What do quirky t-shirt designs--avocados riding a bicycle built for two, a cat astronaut, pages and pages of movie, TV, and pop culture references--have to do with how humans create networks with one another?
A grant from the National Science Foundation is allowing USC Annenberg Communication Professors Janet Fulk, Peter Monge, and Lian Jian to work with colleagues at Northwestern University and Northeastern University to study the sprawling connections that power online creative crowdsourcing sites.
Lead investigator Fulk, along with her two co-investigators, Monge and Jian, as well as over a dozen Annenberg Communication doctoral students, are focusing on a popular design website called Design Maker. (Not its real name. Because of their data sharing agreement with the site, the researchers are not publicizing the name of the company.)
On Design Maker, artists submit designs they hope will eventually be printed on t-shirts, tote bags, iPhone cases, and throw pillows. Everything is user driven: the designs, the votes, the purchases.
Users score designs that are submitted by artists and that helps the Design Maker team choose which designs to print.
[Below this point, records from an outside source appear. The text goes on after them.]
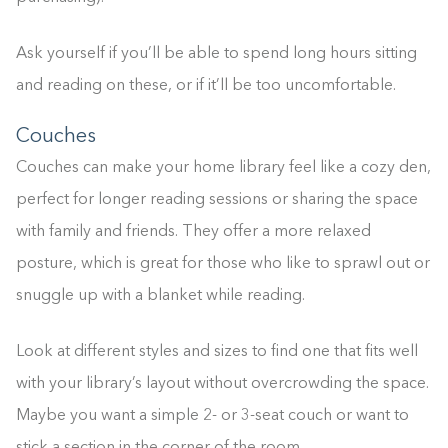
Ask yourself if you’ll be able to spend long hours sitting
and reading on these, or if it’ll be too uncomfortable.
Couches
Couches can make your home library feel like a cozy den,
perfect for longer reading sessions or sharing the space
with family and friends. They offer a more relaxed
posture, which is great for those who like to sprawl out or
snuggle up with a blanket while reading.
Look at different styles and sizes to find one that fits well
with your library’s layout without overcrowding the space.
Maybe you want a simple 2- or 3-seat couch or want to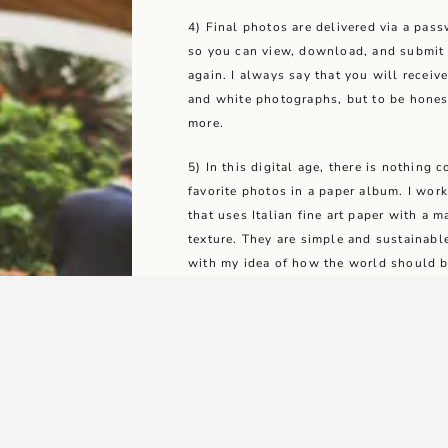
4) Final photos are delivered via a pass
so you can view, download, and submit 
again. I always say that you will receiv
and white photographs, but to be hones
more.
5) In this digital age, there is nothing
favorite photos in a paper album. I wor
that uses Italian fine art paper with a m
texture. They are simple and sustainab
with my idea of how the world should b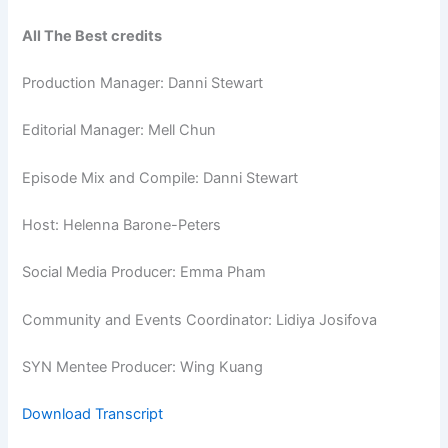
All The Best credits
Production Manager: Danni Stewart
Editorial Manager: Mell Chun
Episode Mix and Compile: Danni Stewart
Host: Helenna Barone-Peters
Social Media Producer: Emma Pham
Community and Events Coordinator: Lidiya Josifova
SYN Mentee Producer: Wing Kuang
Download Transcript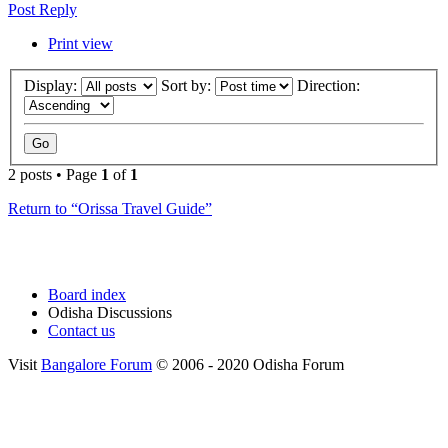
Post Reply
Print view
Display:
Sort by:
Direction:
2 posts • Page
1
of
1
Return to “Orissa Travel Guide”
Board index
Odisha Discussions
Contact us
Visit
Bangalore Forum
© 2006 - 2020 Odisha Forum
There are many other websites that offer similar designs by independent artists but Design Maker is unique in that it allows users to vote before designs are produced.
This distinction, said Fulk, is why Design Maker is so valuable to their team.
"They provided us with sales data on the products, which most other design sites are not able to provide for research. This allows us to track not only how designs are rated within the community before production, but also how the design fared in the marketplace.”
Through data provided by Design Maker, they will be able to follow a design from submission to production to sales, asking how relationships and networks within the Design Maker community influence decisions at each step.
Fulk, Monge, and Jian are all members of the Annenberg Networks Network, or ANN, a research group that studies social networks. Their work asks important questions about why and how humans connect and make choices.
As they study the relationships between users on Design Maker, the voting system will also likely provide information about how influence spreads in a community.
"Social influence is much more prevalent when potential voters can see how other people have voted," said Fulk, "compared to if they do not have information on how others have voted before making their own independent choice."
The Design Maker website shows how many people have voted on an individual design. Users can also comment on the designs. If the commenter has submitted a design themselves, there will be a link, asking other users to score that design.
The social hierarchy of online communities can be useful both to researchers and to the site. Is a community member a "lead user" or an "occasional user"? If a lead user comments favorably on a design, will that influence other votes and comments? Will artists vote on each other's designs reciprocally?
According to Fulk, "If site designers can learn the social influence processes of types of users who are most predictive of product success in the marketplace, they can make better decisions about which products to take to the market."
The NSF project itself is a study in large group collaboration. Three teams of researchers, spread across the country in Los Angeles, Chicago, and Boston, are all working toward a common goal.
"Research has shown that although collaboration across institutions is more difficult, it produces research that generally is of very high quality," said co-investigator Jian.
The USC researchers and their colleagues at Northwestern and Northeastern bridge the distance by meeting on a regular basis and coordinating their work over email, phone, and video.
Ultimately, the ANN team's research with the NSF grant extends past Design Maker.
One artist uploading their design on Design Maker today could lead to changes in academia, the corporate world, and other creative projects as Fulk and her colleagues extrapolate their findings into a better understanding of how groups of people work together on larger projects.
Said Fulk, "By using multidimensional network analysis to identify relationships among people and products, we can better understand how to facilitate large-scale collaboration and learning."